== 書評 ==
書評)マンガでやさしくわかる学習する組織

 
感想
冬の課題図書として。
自分の組織マネジメントで、今日より明日の方が仕事が上手くなるチーム、失敗から学んで上手くなるチーム、未来のために自己学習を続けるチーム、辺りがなんとなく大事なんだろーなー、と思い、なんとなくそこにつながってそうな「学習する組織」に前から興味があったんですが、分厚い本が苦手なのでマンガでわかるシリーズを読んでみました。
 
学習する組織とは「誰かに言われて動くのでは無く、自分で考えて動く社員のいる組織」ということでした。
 
学習するために問題やテーマを大局、全体像から根本にアプローチして本質について考え観察する手法としてのシステム思考については、
対象を、
  • 目に見えるできごと
  • そこに繰り返し現れるパターン
  • それを引き起こす構造
  • 根っこにあるメンタルモデル
のそれぞれのレベルで観察する話が具体例で解説されてて勉強になったり、
 
解釈、認知のフィルターとなるメンタルモデル、その認知の働きを「推論のはしご」として人それぞれなぜ違う捉え方をするのかの解説も勉強になったし、
 
個人のビジョンと共有ビジョンを作る話も参考になったり、
 
と、色々学びの多い本でした。
マンガはシンプルでそんな上手くいかないでしょ的なものですが、それによって理論がイメージに落ちやすくて全般わかりやすいものになってました。
 
と、やはりこの手の話はサーバントリーダーシップ7つの習慣辺りと通じるんだなぁと感じます。
チームや組織を持つリーダーにお勧めできる本でした。
 
 
ポイントサマリ
 
なぜ、人と組織は変われないのか
  • 人は変えられることに抵抗する
  • 自ら状況を理解し、その選択肢を明確にした上で、どのような行動を選択するかを決めるプロセスに関わった人たちは、変化に抵抗するのでは無く、建設的に進めようとする傾向がある
 
学習する組織とは
  • 誰かに言われて動くのでは無く、自分で考えて動く社員のいる組織
  • やる気の温度差、上から目線は組織の学習を阻害する
 
システム思考
  • 問題が単純明確な場合はそこへ対処する
    • 論理的思考
  • 問題が複雑な場合は対象の大局、全体像、根本にアプローチして本質について考える
    • システム思考
  • システムとは相互に作用し合う要素の集合体
    • 人間関係、家族、社会、市場、業界など
  • 氷山モデル
    • 繰り返し起こるパターンや大きな流れが観察される時、なんらかの構造がそれを作り出している
    • 表面: できごとのレベル
    • 1層: パターンのレベル
    • 2層: 構造のレベル
    • 3層: メンタルモデルのレベル
    • 課題への対応策を浅く安直に感じるのはできごとへの対応になっている可能性がある
  • パターンを把握するための3つの相互作用基本構成単位
    • 自己強化型ループ
    • バランス型ループ
    • 遅れ
    • これらの組み合わせとしてよくある型がシステム原型
    • 課題に向き合う際にこれらの型に当てはまってないか分析し、課題を見える化、構造化して本質的な解決策を見出す
    • システム原型の目的は視点のレベルをできごとからパターン、構造、メンタルモデルへ引き下げること
 
共創的コミュニケーション
  • 解釈、認知のフィルターとなるメンタルモデル、その認知の働きをわかりやすく解釈するための「推論のはしご」

== 実施する課題 ==
この書評では、学習する組織とはどのような組織だと述べていますか。 次の一覧は、この書評とは関係のない別の資料です。

== データ一覧 ==
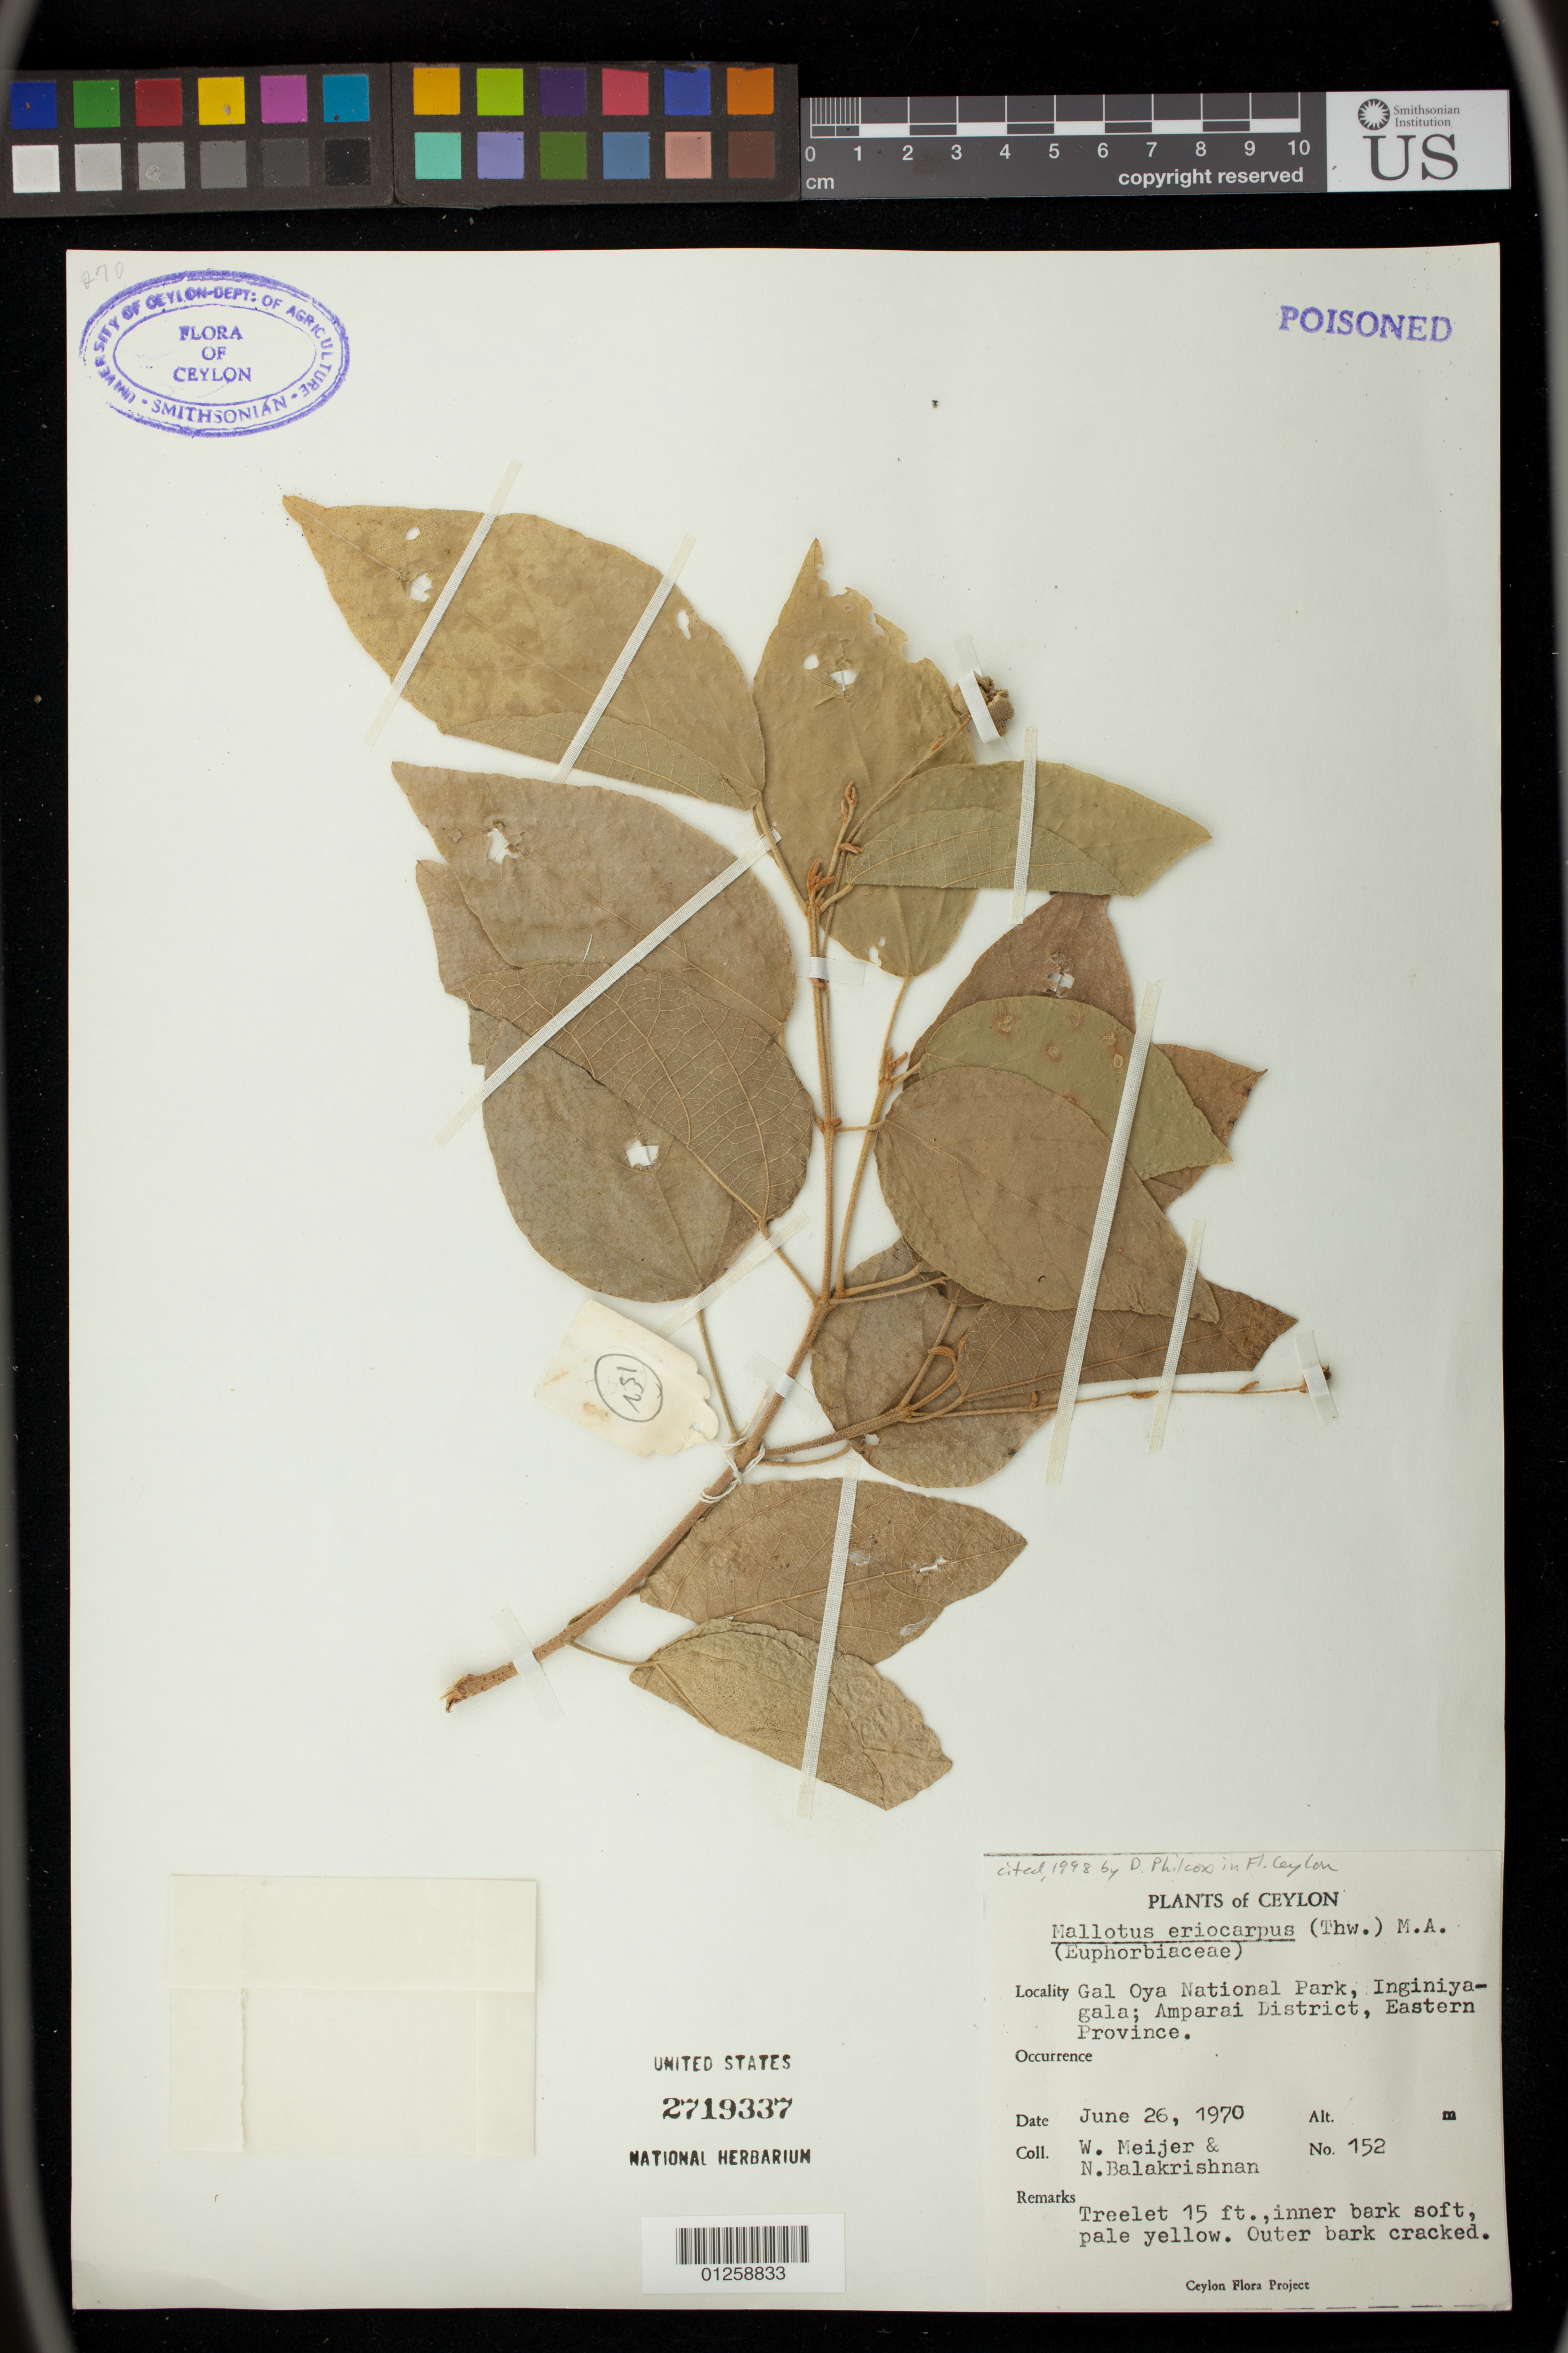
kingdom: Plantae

---

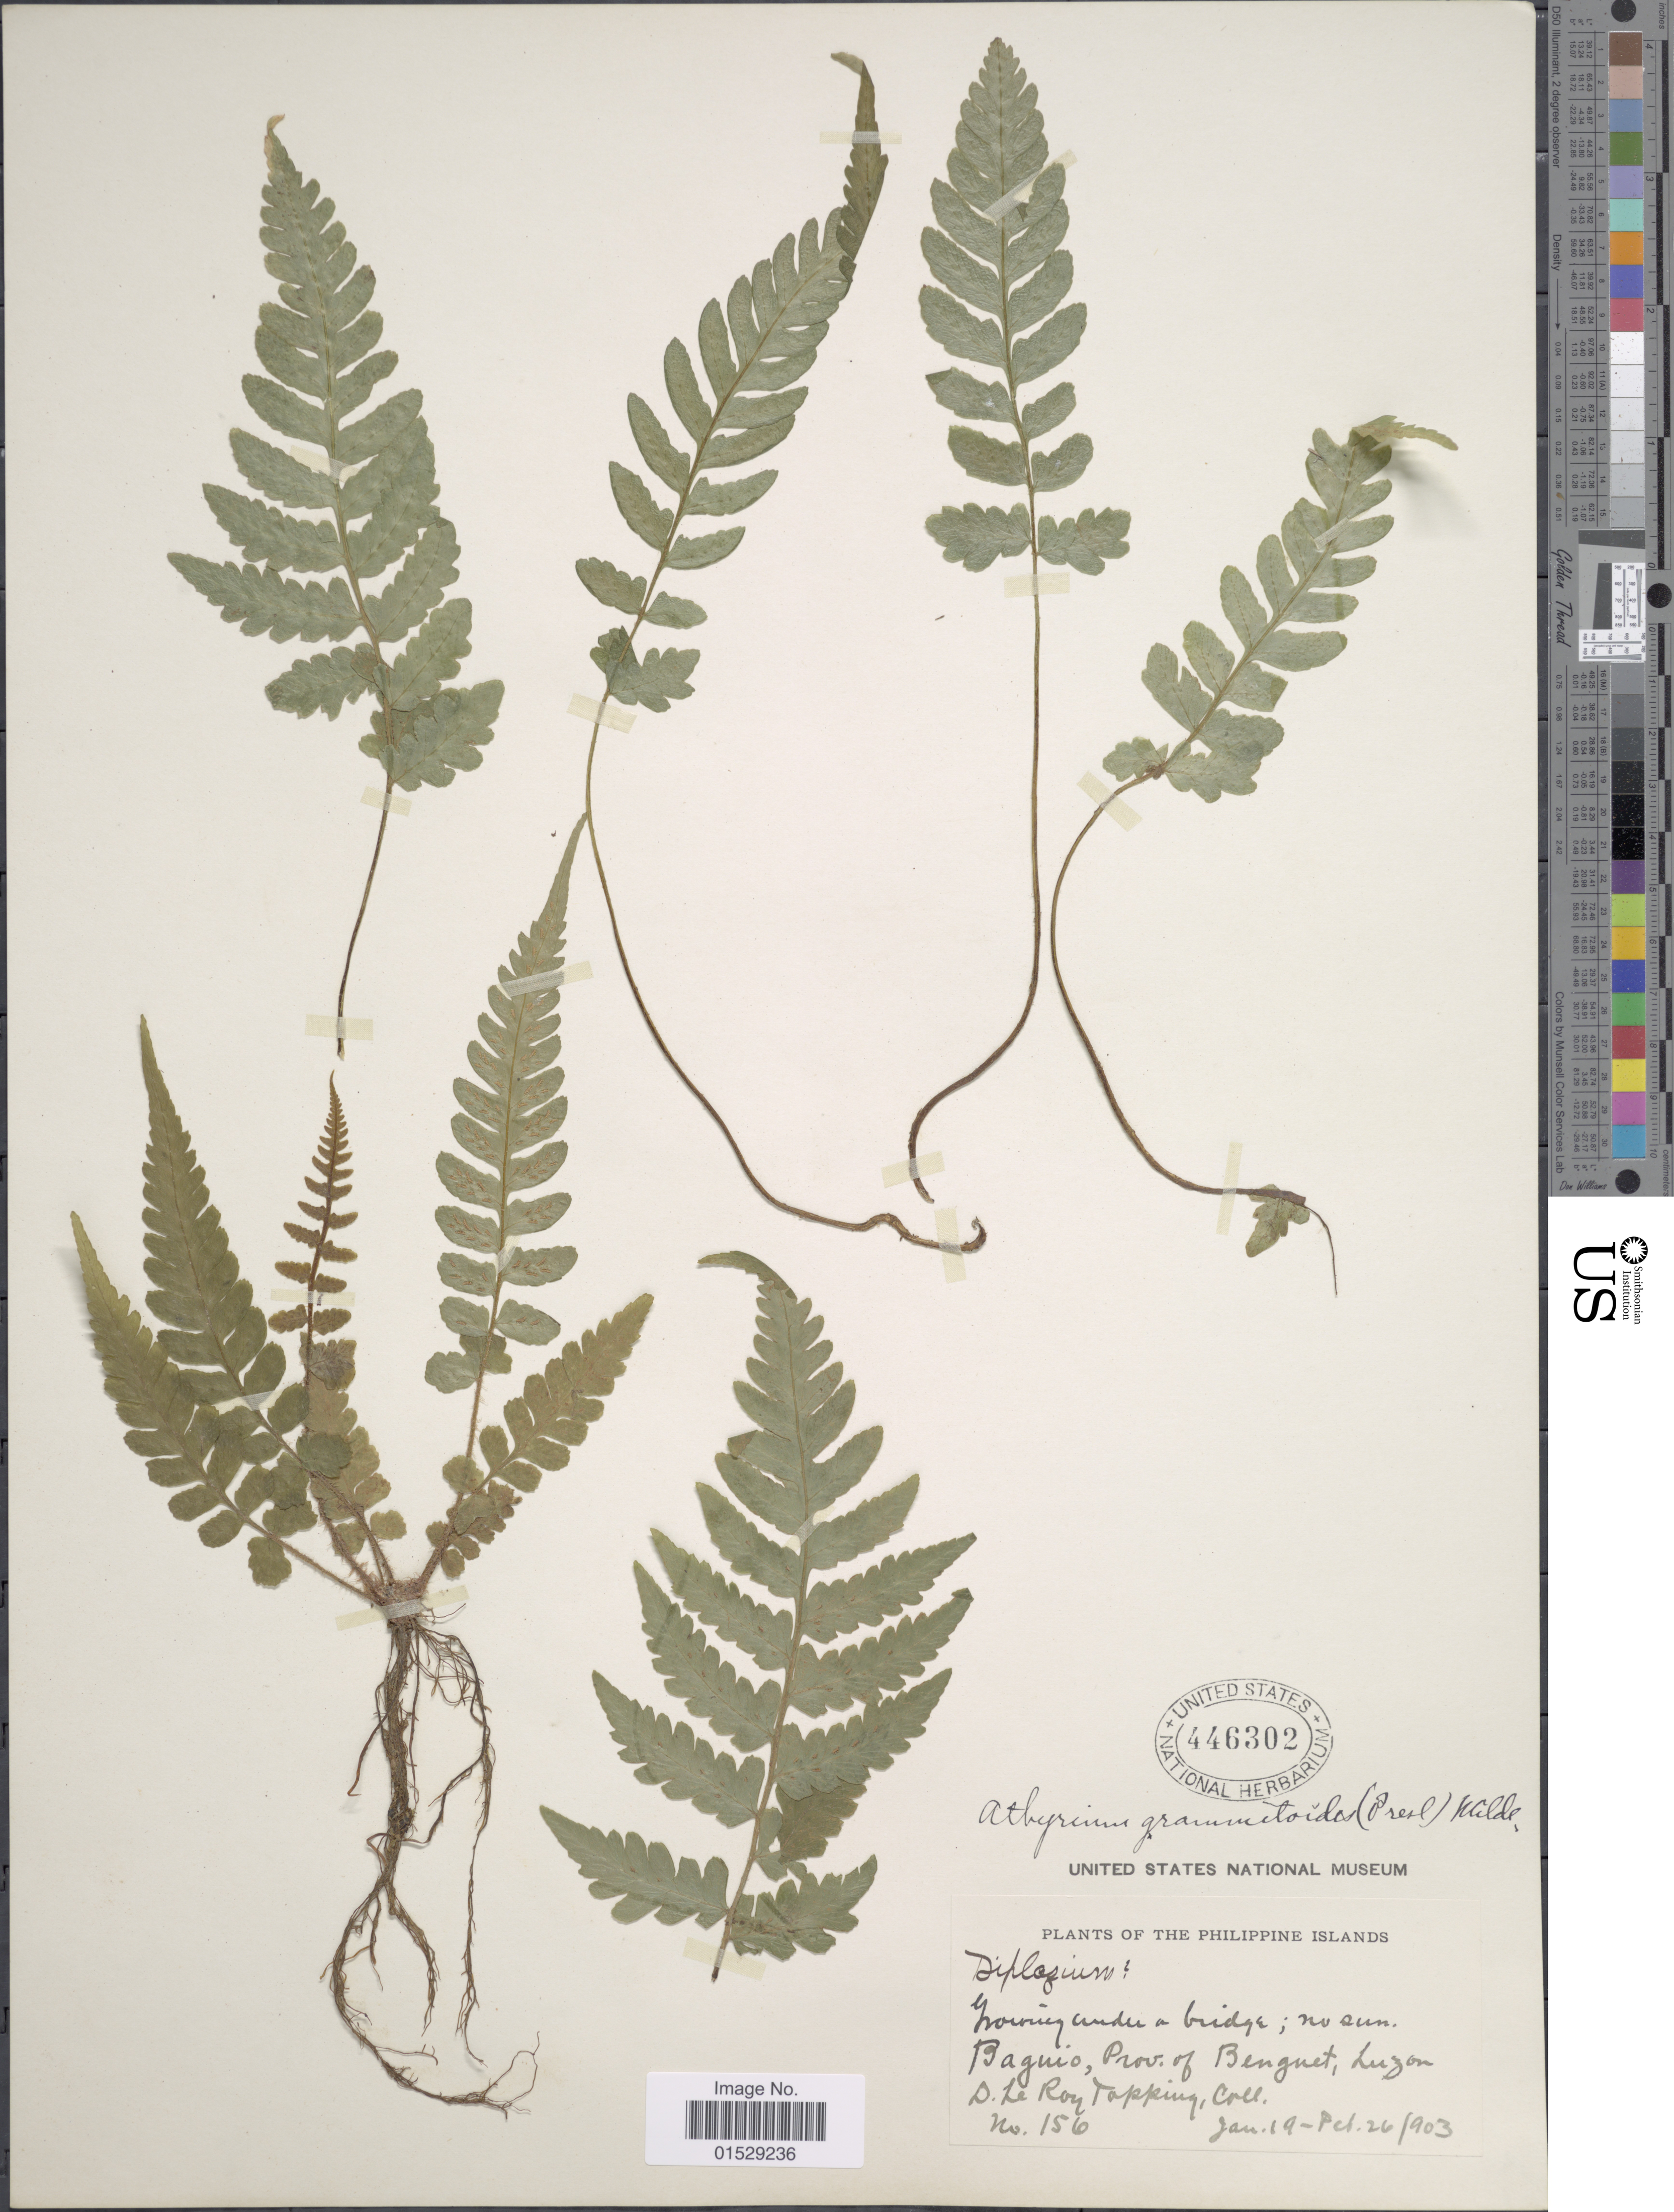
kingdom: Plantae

== 課題の結果 ==
誰かに言われて動くのではなく、自分で考えて動く社員のいる組織です。